So many complex questions surround the question of what to eat. Michael Pollan, author of "In Defense of Food", offers a simple heuristic that I can get behind: "Eat food, not too much, mostly plants."
Eat food is not quite as simple as it sounds, since we are surrounded by many products that appear to be food, but are really what Pollan calls "food-like substances." For an item to be deemed "food" it must be a whole or minimally processed food. Energy bars, candy, chips, frozen entrees, luncheon meats, soda, and a host of other items you'd find on supermarket shelves do not fit the bill. So, eating food may be simple, but not necessarily easy.
Next, we have not too much. This is a tough one for me and likely anyone who was raised to "finish your plate!" Food is so plentiful and cheap these days that we really do eat a lot of it. Noticing when you're near full and putting down the fork is the best way to eat just enough. Eating only what we need and leaving the rest is a way of practicing non-greed.
Finally we are implored to eat mostly plants. This sounds reasonable to me. After all, if one is eating only food, the types of meat we can eat are limited to begin with. Pollan encourages readers to eat grass finished, organically raised meats which will contain less non-food substances like antibiotics and hormones. If we purchase these more expensive meats, chances are we will eat less of them. What do we fill up the rest of out plates with? Well mostly plants of course. Leafy greens in particular and then an assortment of whole grains, fruits and vegetables.
To follow this eating plan is in keeping with my three tenets of simple living.

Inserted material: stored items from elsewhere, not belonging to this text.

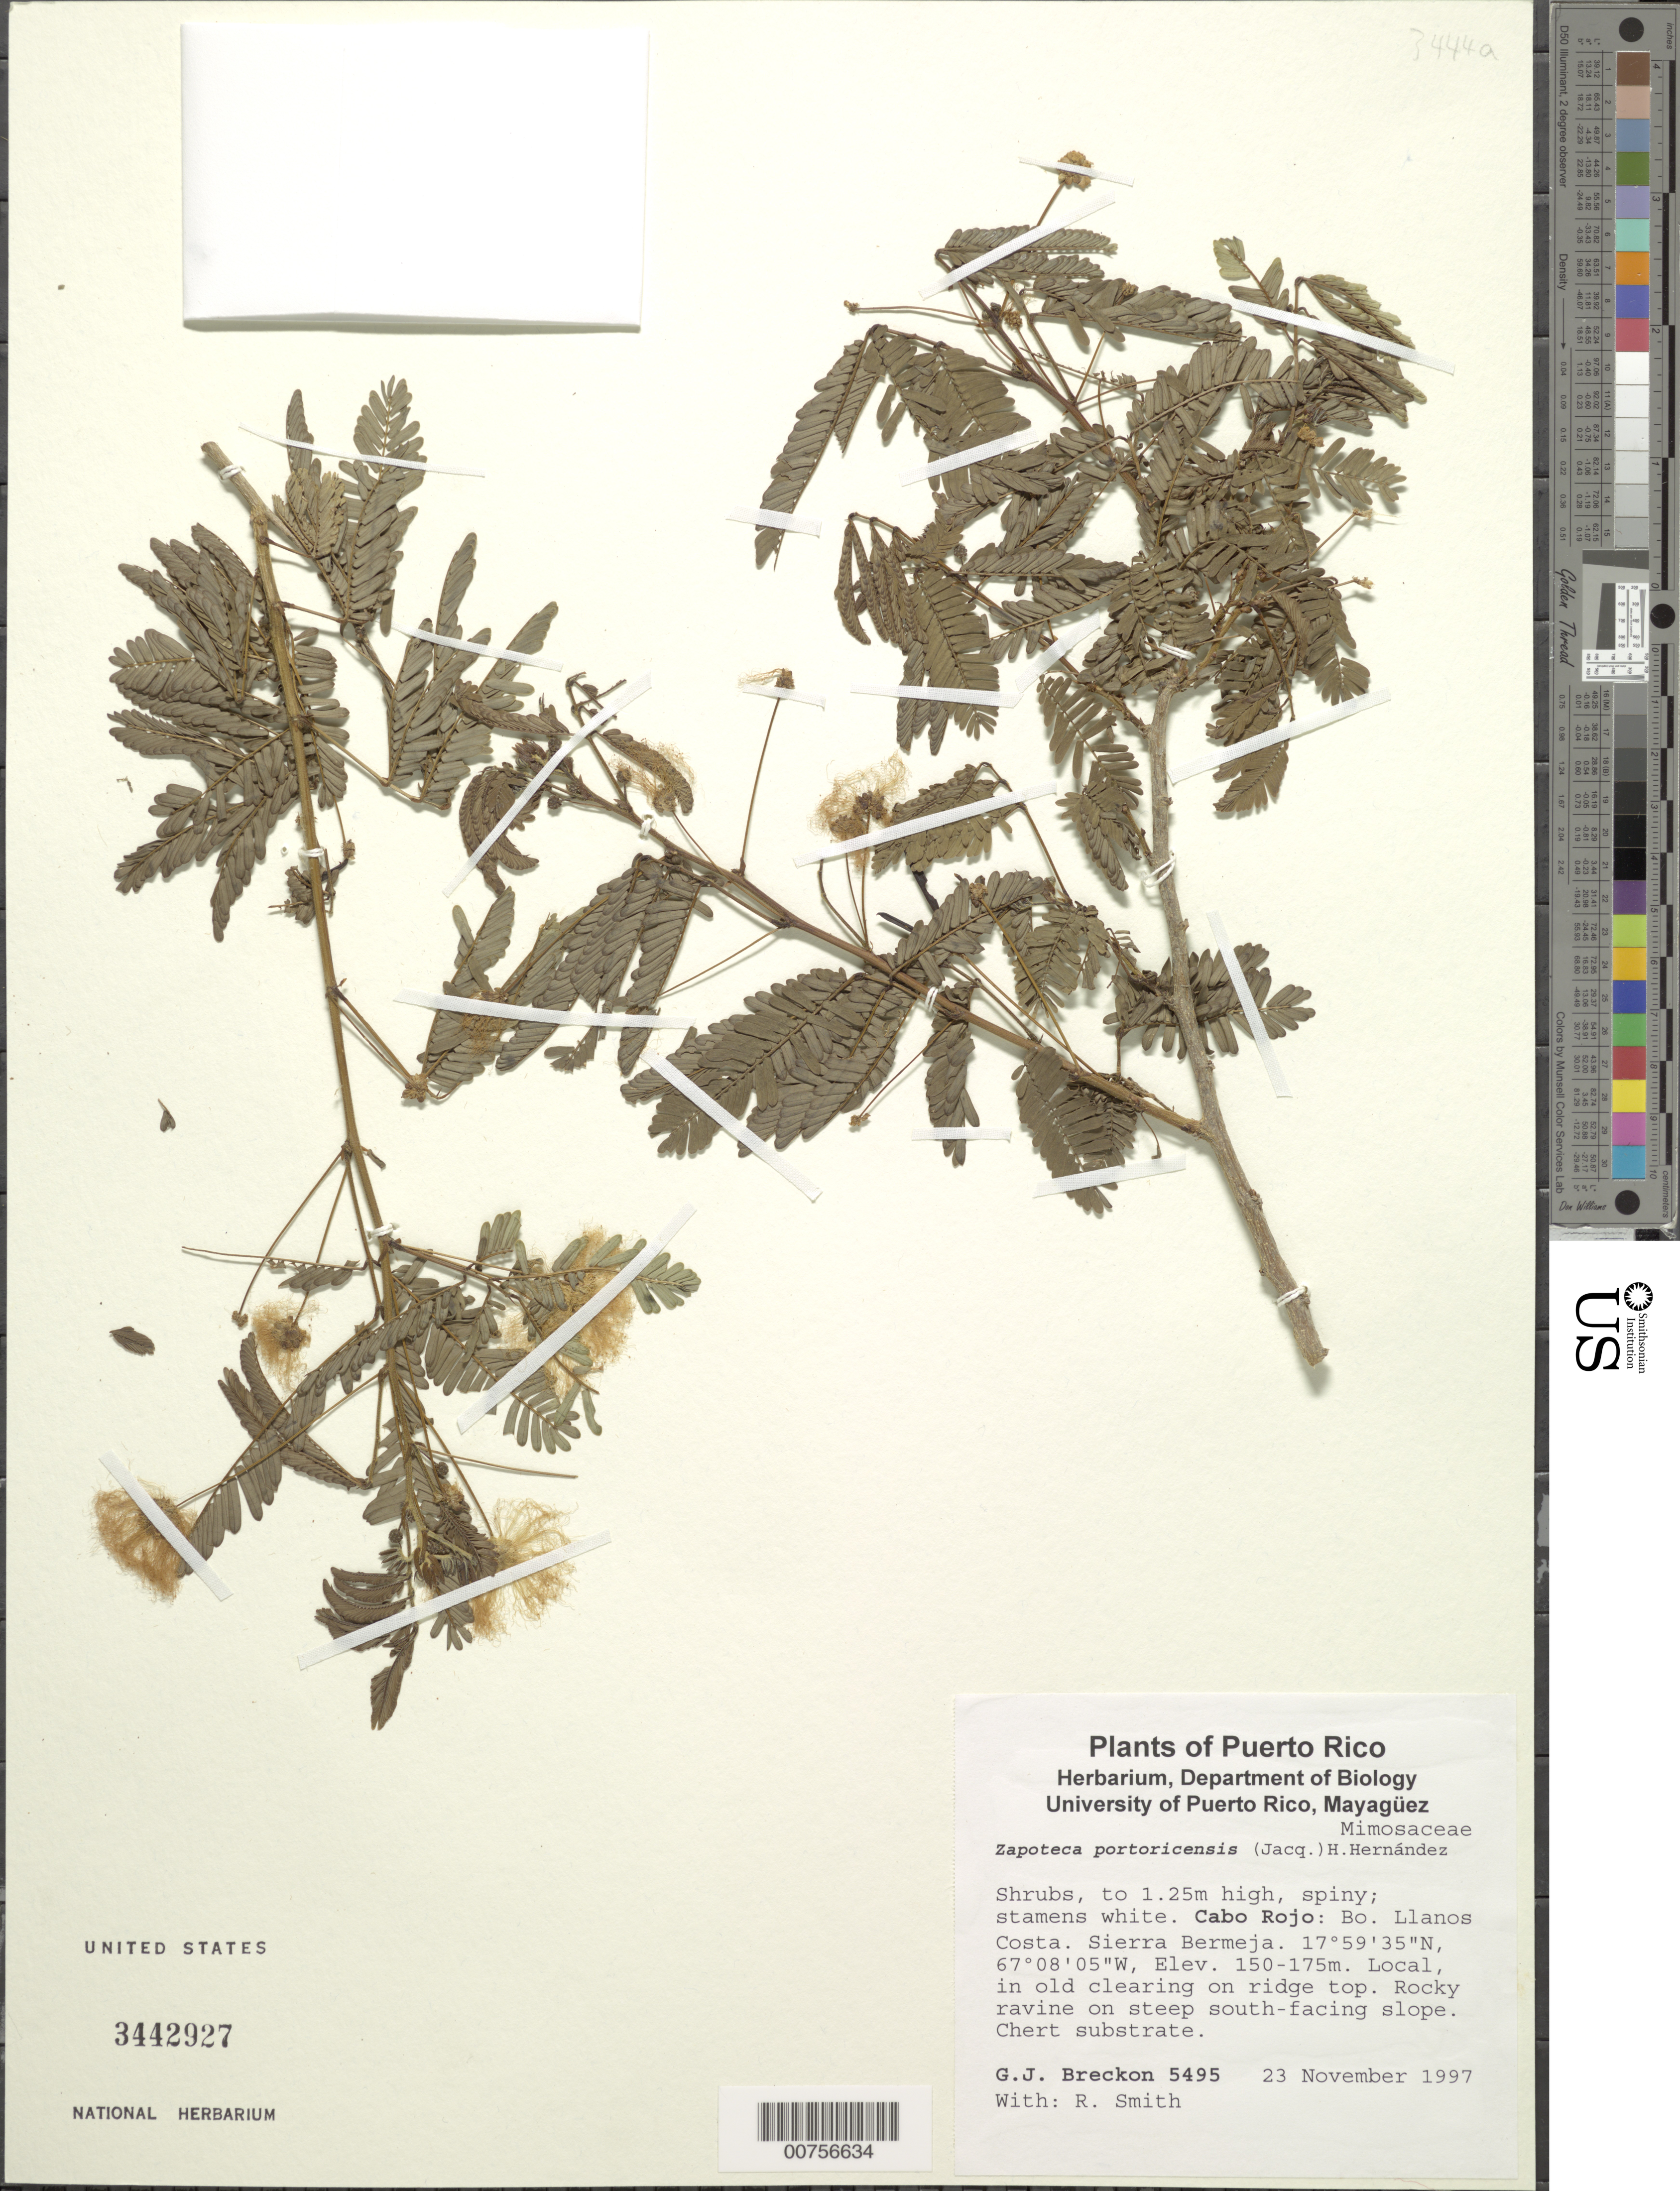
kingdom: Plantae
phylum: Tracheophyta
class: Magnoliopsida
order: Fabales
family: Fabaceae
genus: Zapoteca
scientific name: Zapoteca portoricensis subsp. portoricensis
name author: (Jacq.) H.M. Hern.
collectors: G. J. Breckon & R. Smith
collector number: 5495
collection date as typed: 23 Nov 1997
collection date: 1997-11-23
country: Puerto Rico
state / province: Cabo Rojo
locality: Cabo Rojo: Bo. Llanos Costa Sierra Bermeja.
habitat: Local, in old clearing on ridge top. Rocky ravine on steep south-facing slope. Chert substrate.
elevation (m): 150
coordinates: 17.99305556, -67.13472222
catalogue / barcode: US 3442927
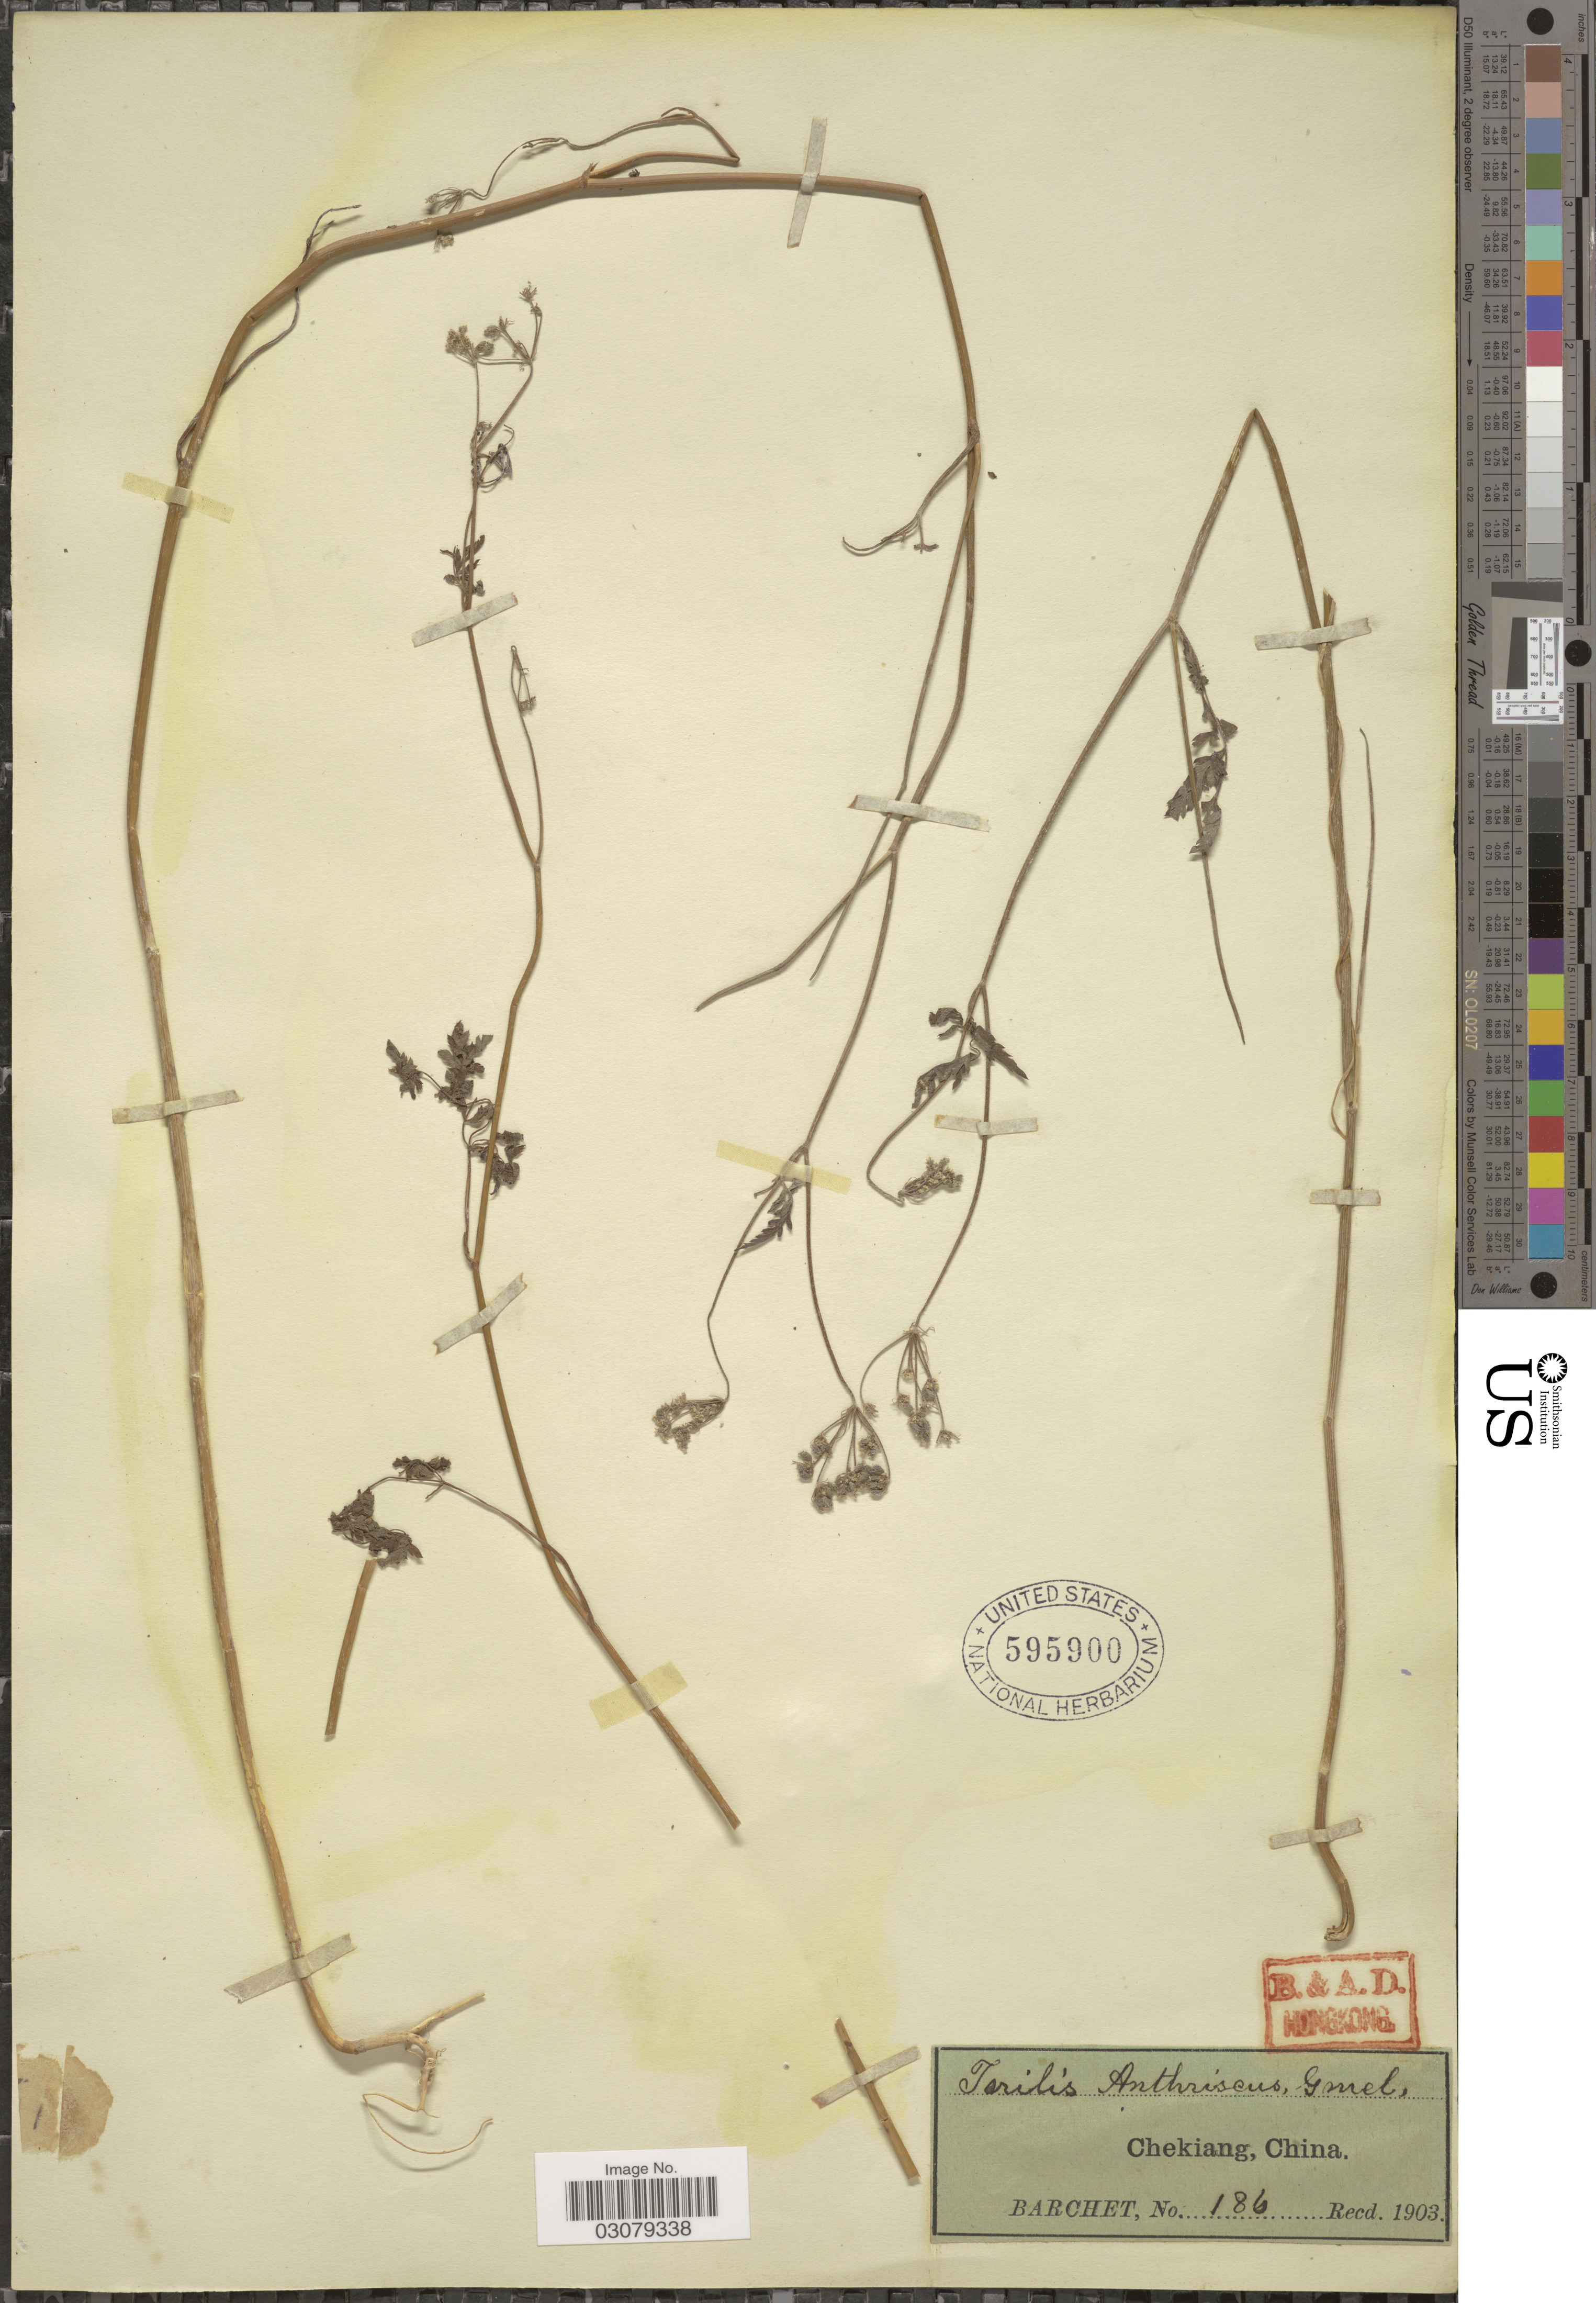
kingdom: Plantae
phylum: Tracheophyta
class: Magnoliopsida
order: Apiales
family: Apiaceae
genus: Torilis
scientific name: Torilis japonica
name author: (Houtt.) DC.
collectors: S. P. Barchet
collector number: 186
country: China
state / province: Zhejiang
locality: Chekiang.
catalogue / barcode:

First, by eating whole foods that I prepare myself I am practicing frugality. By resisting the urge to eat "food-like substances" such as (my weakness) potato chips I am practicing contentment. Finally, by not eating too much I am practicing non-greed.
This plan sounds pretty wise to me. I think I'll try it out. I'll let you know in Friday's Personal Journey Series post how it goes. What do you think of Pollan's plan?